Confused? Us too. And it gets even harder to follow.
Though there's no mention of it in the statement, this update comes just a day after the Meta Oversight Board issued a report excoriating the company's "incoherent" manipulated media policy.
Per the independent watchdog's claims, Meta's fractured approach allowed a manipulated video, which was likely altered in an old-school, pre-AI way, of President Joe Biden appearing to inappropriately touch his granddaughter to proliferate on its platforms.
At the time the report was issued, the video didn't violate Meta's manipulated media policy, which only bars "video created through artificial intelligence... and only to content showing people saying things they did not say."
It's unclear whether that policy has changed to close that loophole.
"We are reviewing the Oversight Board’s guidance and will respond publicly to their recommendations within 60 days in accordance with the bylaws," a Meta spokesperson told us.
Though the new AI labeling policy's timing would suggest, as Axios observed, that it was updated in response to the oversight board's report, it curiously doesn't mention manipulated media directly.
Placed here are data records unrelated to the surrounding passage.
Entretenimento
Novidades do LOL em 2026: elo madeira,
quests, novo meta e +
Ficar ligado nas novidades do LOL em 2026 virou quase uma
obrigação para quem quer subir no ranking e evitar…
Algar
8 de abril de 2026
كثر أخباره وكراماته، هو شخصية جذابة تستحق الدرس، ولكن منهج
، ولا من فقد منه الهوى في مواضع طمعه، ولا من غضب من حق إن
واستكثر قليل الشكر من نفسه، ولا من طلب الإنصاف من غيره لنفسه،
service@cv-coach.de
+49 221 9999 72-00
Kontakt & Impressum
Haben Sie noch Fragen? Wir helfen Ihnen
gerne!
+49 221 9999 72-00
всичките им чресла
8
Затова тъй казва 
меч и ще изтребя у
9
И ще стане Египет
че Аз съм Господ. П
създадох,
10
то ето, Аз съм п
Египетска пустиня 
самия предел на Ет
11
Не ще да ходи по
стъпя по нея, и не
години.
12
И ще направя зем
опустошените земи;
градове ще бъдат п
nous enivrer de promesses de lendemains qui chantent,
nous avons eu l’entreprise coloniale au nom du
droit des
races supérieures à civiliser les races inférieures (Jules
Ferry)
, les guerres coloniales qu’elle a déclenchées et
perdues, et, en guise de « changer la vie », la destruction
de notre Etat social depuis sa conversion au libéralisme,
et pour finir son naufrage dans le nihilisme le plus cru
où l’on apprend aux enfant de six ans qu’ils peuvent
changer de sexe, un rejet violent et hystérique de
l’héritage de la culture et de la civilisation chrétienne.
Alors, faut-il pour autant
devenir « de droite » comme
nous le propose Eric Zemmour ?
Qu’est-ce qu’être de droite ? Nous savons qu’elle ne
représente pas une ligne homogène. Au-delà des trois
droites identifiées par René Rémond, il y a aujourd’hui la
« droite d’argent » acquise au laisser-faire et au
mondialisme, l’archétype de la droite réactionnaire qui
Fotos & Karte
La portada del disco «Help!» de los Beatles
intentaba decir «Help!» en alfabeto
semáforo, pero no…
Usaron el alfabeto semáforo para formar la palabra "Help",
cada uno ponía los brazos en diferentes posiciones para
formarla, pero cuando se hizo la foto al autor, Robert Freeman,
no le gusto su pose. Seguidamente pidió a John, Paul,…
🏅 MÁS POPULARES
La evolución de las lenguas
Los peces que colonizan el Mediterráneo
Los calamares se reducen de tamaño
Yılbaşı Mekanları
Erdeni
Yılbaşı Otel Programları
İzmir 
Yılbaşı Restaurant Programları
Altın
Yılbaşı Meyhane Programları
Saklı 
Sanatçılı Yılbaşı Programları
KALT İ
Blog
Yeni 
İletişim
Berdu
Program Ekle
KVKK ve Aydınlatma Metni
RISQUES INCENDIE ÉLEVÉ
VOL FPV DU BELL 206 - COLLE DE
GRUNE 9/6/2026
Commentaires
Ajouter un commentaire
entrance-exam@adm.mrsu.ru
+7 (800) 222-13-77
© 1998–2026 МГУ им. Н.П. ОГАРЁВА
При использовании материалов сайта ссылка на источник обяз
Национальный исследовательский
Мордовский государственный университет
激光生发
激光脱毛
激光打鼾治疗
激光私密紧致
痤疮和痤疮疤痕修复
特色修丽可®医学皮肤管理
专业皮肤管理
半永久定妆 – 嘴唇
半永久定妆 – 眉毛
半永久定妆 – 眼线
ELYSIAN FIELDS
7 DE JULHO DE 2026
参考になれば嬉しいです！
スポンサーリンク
Instead, Clegg asserts on behalf of the company that "AI is both a sword and a shield."
"As it stands, the policy makes little sense," board co-chair Michael McConnell said in a statement to Time. "It bans altered videos that show people saying things they do not say, but does not prohibit posts depicting an individual doing something they did not do. It only applies to video created through AI, but lets other fake content off the hook."
Regardless of how content was manipulated, be it with AI or without, it's toxic — and by not clarifying its rules, Meta leaves open glaring loopholes for bad actors.